The man playing the footman handed the woman up, and she turned and looked back at Tristan. “Join me for a moment, won’t you?”
He supposed he had no choice. They would now have the privacy she had spoken of before. Waving away aid from the false footman, Tristan leaped easily into the carriage and took the seat across from her. No sooner had he done so than the door closed and the carriage began to move again, taking him he knew not where.
Citoyenne Martin’s voice pierced the darkness. “Now, Citoyen Chevalier, if you wish to go home to your bed tonight, you will do exactly as I instruct you.”
Four
“More threats, citoyenne?” he asked, his voice hard with anger. Alex had realized early on he was not a man who tolerated entrapment well. They could only push him so far before he would break and take all of them down with him. The fact that he had met her tonight meant he was sufficiently concerned about the evidence they had against him to consider aiding them.
But she did not believe for a moment he had yet made up his mind to free the abbé.
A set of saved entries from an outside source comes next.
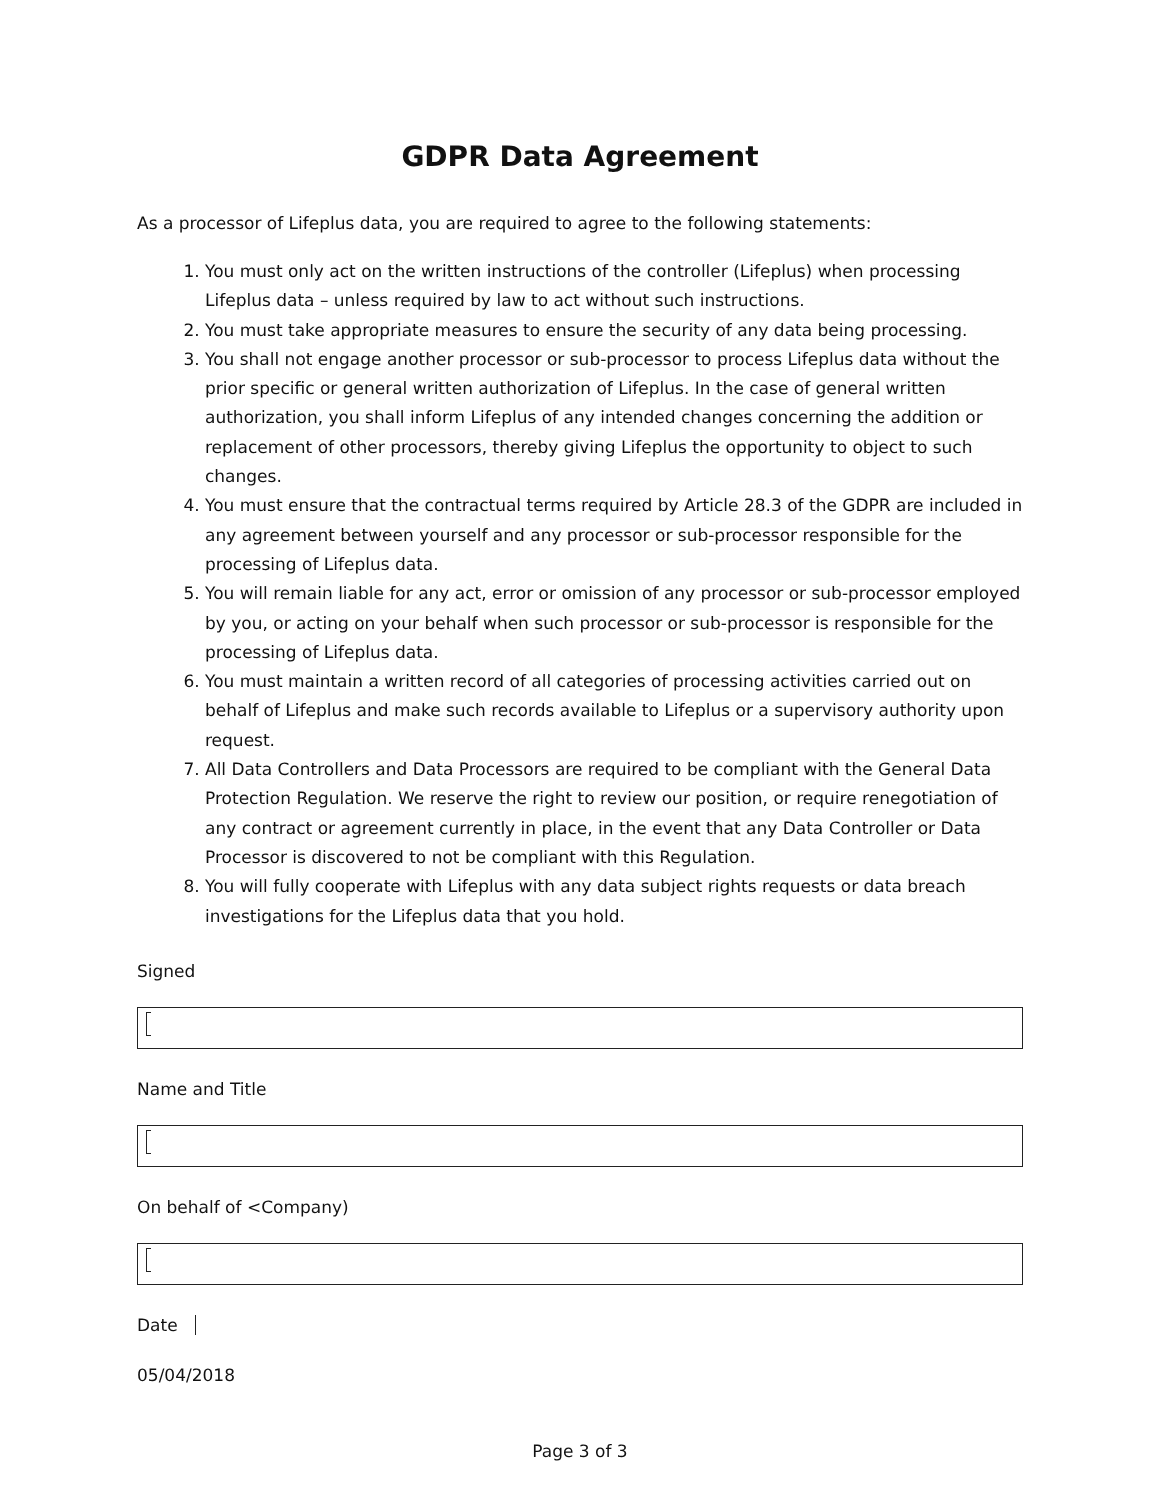GDPR Data Agreement
As a processor of Lifeplus data, you are required to agree to the following statements:
1. You must only act on the written instructions of the controller (Lifeplus) when processing Lifeplus data – unless required by law to act without such instructions.
2. You must take appropriate measures to ensure the security of any data being processing.
3. You shall not engage another processor or sub-processor to process Lifeplus data without the prior specific or general written authorization of Lifeplus. In the case of general written authorization, you shall inform Lifeplus of any intended changes concerning the addition or replacement of other processors, thereby giving Lifeplus the opportunity to object to such changes.
4. You must ensure that the contractual terms required by Article 28.3 of the GDPR are included in any agreement between yourself and any processor or sub-processor responsible for the processing of Lifeplus data.
5. You will remain liable for any act, error or omission of any processor or sub-processor employed by you, or acting on your behalf when such processor or sub-processor is responsible for the processing of Lifeplus data.
6. You must maintain a written record of all categories of processing activities carried out on behalf of Lifeplus and make such records available to Lifeplus or a supervisory authority upon request.
7. All Data Controllers and Data Processors are required to be compliant with the General Data Protection Regulation. We reserve the right to review our position, or require renegotiation of any contract or agreement currently in place, in the event that any Data Controller or Data Processor is discovered to not be compliant with this Regulation.
8. You will fully cooperate with Lifeplus with any data subject rights requests or data breach investigations for the Lifeplus data that you hold.
Signed
Name and Title
On behalf of <Company)
Date
05/04/2018
Page 3 of 3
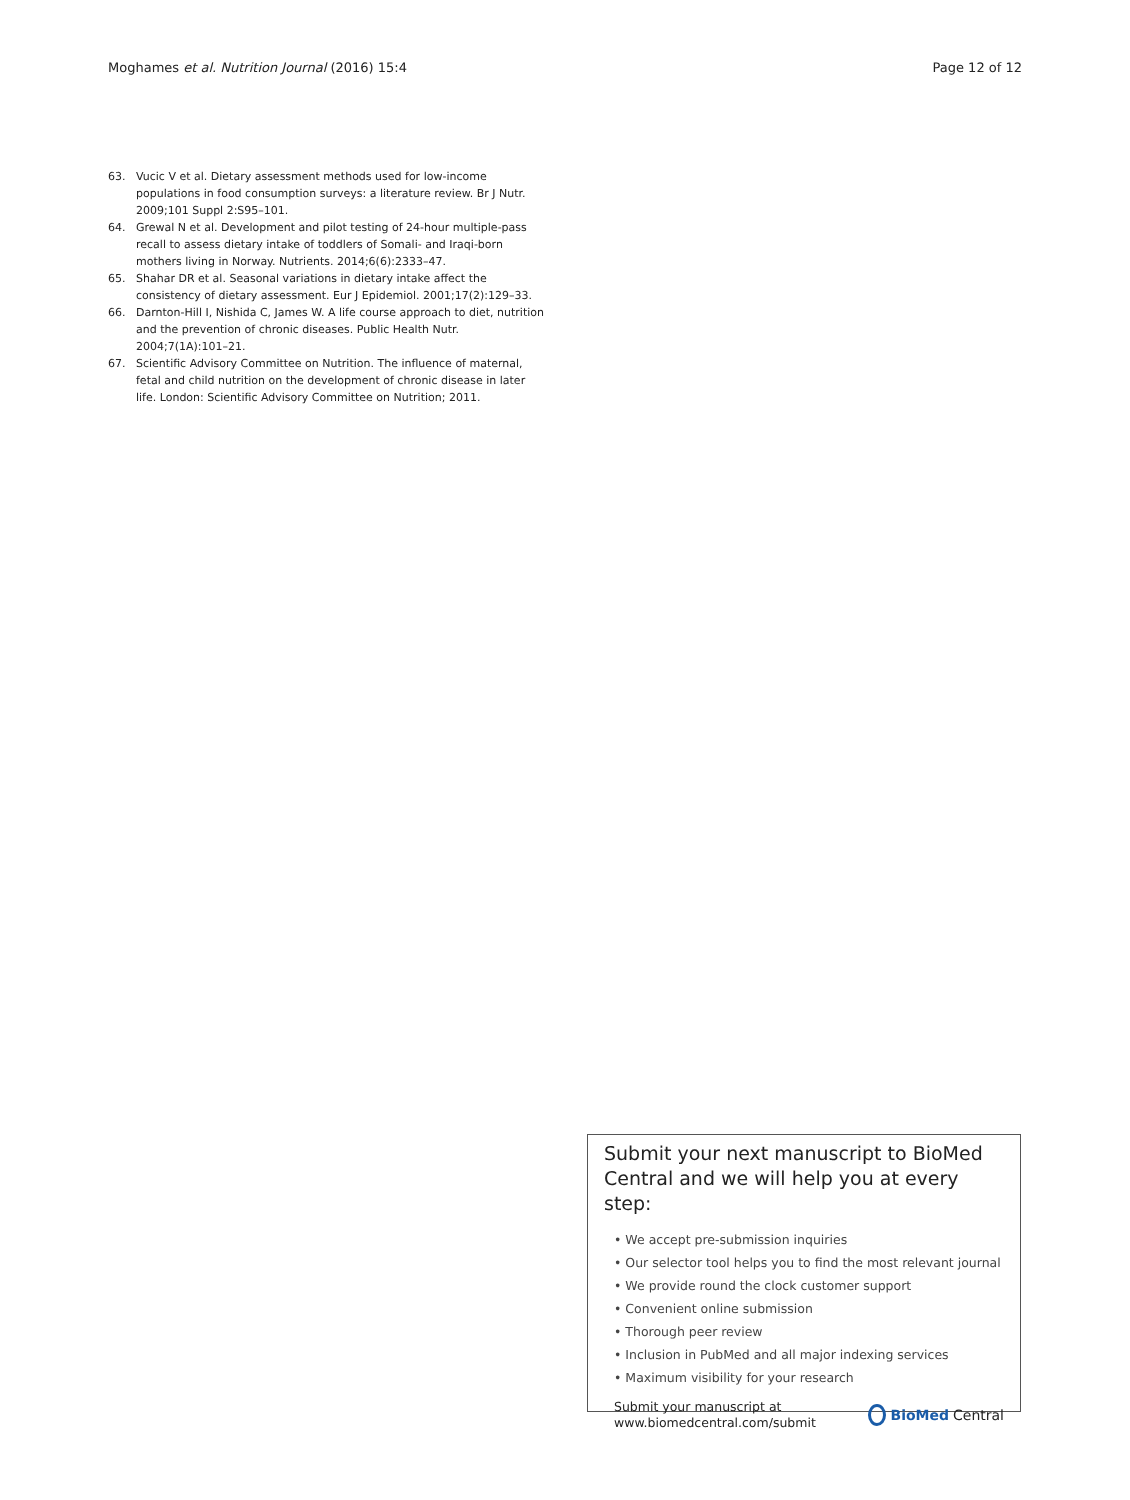Moghames et al. Nutrition Journal (2016) 15:4 Page 12 of 12
63. Vucic V et al. Dietary assessment methods used for low-income populations in food consumption surveys: a literature review. Br J Nutr. 2009;101 Suppl 2:S95–101.
64. Grewal N et al. Development and pilot testing of 24-hour multiple-pass recall to assess dietary intake of toddlers of Somali- and Iraqi-born mothers living in Norway. Nutrients. 2014;6(6):2333–47.
65. Shahar DR et al. Seasonal variations in dietary intake affect the consistency of dietary assessment. Eur J Epidemiol. 2001;17(2):129–33.
66. Darnton-Hill I, Nishida C, James W. A life course approach to diet, nutrition and the prevention of chronic diseases. Public Health Nutr. 2004;7(1A):101–21.
67. Scientific Advisory Committee on Nutrition. The influence of maternal, fetal and child nutrition on the development of chronic disease in later life. London: Scientific Advisory Committee on Nutrition; 2011.
Submit your next manuscript to BioMed Central and we will help you at every step:
• We accept pre-submission inquiries
• Our selector tool helps you to find the most relevant journal
• We provide round the clock customer support
• Convenient online submission
• Thorough peer review
• Inclusion in PubMed and all major indexing services
• Maximum visibility for your research
Submit your manuscript at
www.biomedcentral.com/submit
BioMed Central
He could change it at any moment, and they were now moving toward the part of the evening where changing one’s mind could prove rather inconvenient.
“As many threats as it takes,” Alex said and meant it. If he planned to betray her and the others of the League, she preferred he do it now, when the stakes were rather low and not when they were inside the Temple Prison, the young king within reach. But she also knew the deeper his involvement with the League, the more evidence against him. And so she needed his help tonight, if only to mire him more completely in the morass.
“And what is it you’d have me do?” he asked. His face was in the shadows as the carriage had no lamps and the curtains had been drawn. She wished she could see him now because she could not discern from his voice whether he was mocking her or serious.
“You need do nothing but be yourself,” she said
. “You are Citoyen Chevalier, secretary to Robespierre. You will go into the Conciergerie, demand the release of the Abbé Bertrand, take him, and meet the carriage.”
“Where you will then spirit him away.”
“He will be taken safely out of Paris, yes.”
“There is one problem,” he said. To her surprise, he rose and crossed the carriage, sitting beside her. There was no need for him to do so, as far as she could tell, but he didn’t give her time to question him. “I need release papers. You have a very high opinion of me, indeed, if you think I can walk into any prison and take men out at will.”
“Actually,” she said, reaching into her cloak, “my opinion of you is not that high. I have papers.” She drew them out and rustled them so he might hear them, as the light was so poor he could not see them well.
He leaned close, his hand brushing hers as he took the papers. “What are these?”
“Release papers for the Abbé Bertrand, signed by Robespierre himself.”
“A forgery.” His tone was one of disdain.
“A very good forgery, I promise you.” She knocked on the roof of the carriage and it slowed. She lowered the window. “May I have a lantern?” she asked Hastings, who was playing the role of the footman tonight. “Our guest wishes to read.”
A few moments later Hastings handed her a lamp. The carriage moved slowly then, as though the horses were merely walking to pass time. Chevalier held the lantern up and looked at the papers she’d offered him. He read one, then shuffled it to the back and looked at the next. Finally, he looked up at her, his eyes warm with appreciation. Her breath caught in her throat then. She’d known he would be irresistible if his eyes were warmer.
“These are very good,” he said.
“I know.” She locked her gaze with him in the flickering lamplight. “What say you? Shall I direct our coachman to the Conciergerie?”